On Mon, 8 Sep 2003, Christopher Benson-Manica wrote:
>
> Peter Nilsson <(E-Mail Removed)> spoke thus:
>
> > Why?

>
> It was an assignment for the intro-to-C class at school and I was trying to
> help a friend... and it was a macho thing to prove I could do it

(BTW, I'm in a course this year whose first lab consists entirely of
about a dozen of these "brain-teasers," assuming the same things that
the OP's code assumed (sign-propagation, two's-complement, 32-bit, no
trap on overflow...). But we didn't have to do absolute value for our
lab.)

> > In a clc sense, it doesn't work at all.

>
> By "works," of course, I meant "produces correct results on my
> implementation."

Well, that's not the clc sense of "works."

> > (x < 0 ? -x : x)

>
> Certainly would have been my first choice, but all conditional operators
> were explicitly forbidden by the assignment. The 32-bit integer assumption
> was explicitly permitted, and two's complement representation was
> implied.
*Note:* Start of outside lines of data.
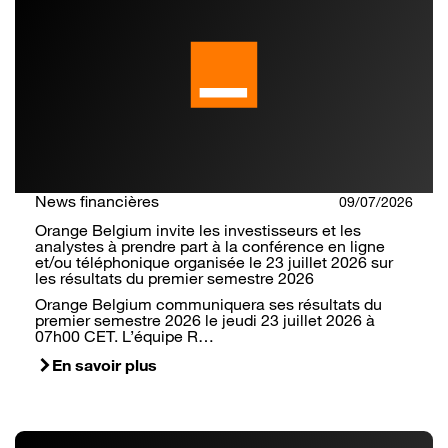
News financières
09/07/2026
Orange Belgium invite les investisseurs et les
analystes à prendre part à la conférence en ligne
et/ou téléphonique organisée le 23 juillet 2026 sur
les résultats du premier semestre 2026
Orange Belgium communiquera ses résultats du
premier semestre 2026 le jeudi 23 juillet 2026 à
07h00 CET. L’équipe R…
En savoir plus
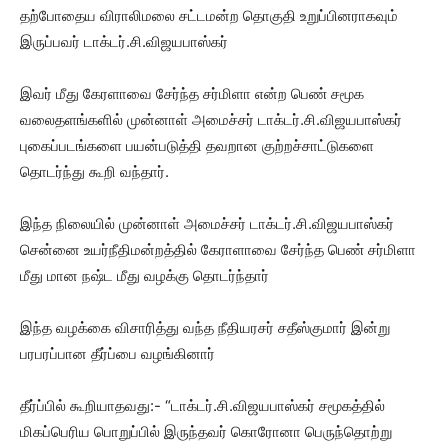
தற்போதைய விராலிமலை சட்டமன்ற தொகுதி உறுப்பினராகவும்
இருப்பவர் டாக்டர்.சி.விஜயபாஸ்கர்
இவர் மீது கேரளாவை சேர்ந்த சர்மிளா என்ற பெண் சமூக
வலைதளங்களில் முன்னாள் அமைச்சர் டாக்டர்.சி.விஜயபாஸ்கர்
புகைப்படங்களை பயன்படுத்தி தவறான குற்றச்சாட்டுகளை
தொடர்ந்து கூறி வந்தார்.
இந்த நிலையில் முன்னாள் அமைச்சர் டாக்டர்.சி.விஜயபாஸ்கர்
சென்னை உயர்நீதிமன்றத்தில் கேராளாவை சேர்ந்த பெண் சர்மிளா
மீது மான நஷ்ட மீது வழக்கு தொடர்ந்தார்
இந்த வழக்கை விசாரித்து வந்த நீதியரசர் சதீஸ்குமார் இன்று
பரபரப்பான தீர்ப்பை வழங்கினார்
தீர்ப்பில் கூறியாதவது:- “டாக்டர்.சி.விஜயபாஸ்கர் சமூகத்தில்
மிகப்பெரிய பொறுப்பில் இருந்தவர் கொரோனா பெருந்தொற்று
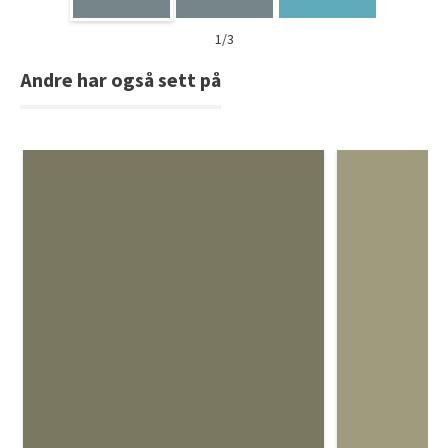
1/3
Andre har også sett på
Since the code was only required to work on a specific
> implementation (an i386 Linux box, I believe), these assumptions were
> acceptable in the context of the assignment.
>
> Is this question impossible to answer in a strictly ANSI-compliant way,
> then?

y = (x < 0)? -x: x;

This *is* the ISO-compliant way to compute absolute value. Bitwise
operators in C operate on bits, not values, so you can't use them to
compute [much of] anything related to value. C makes a distinction
between the *value* of an 'int' and the *representation* thereof.
<OT> I bet your code works [in the clc sense] in Java. </OT>

HTH,
-Arthur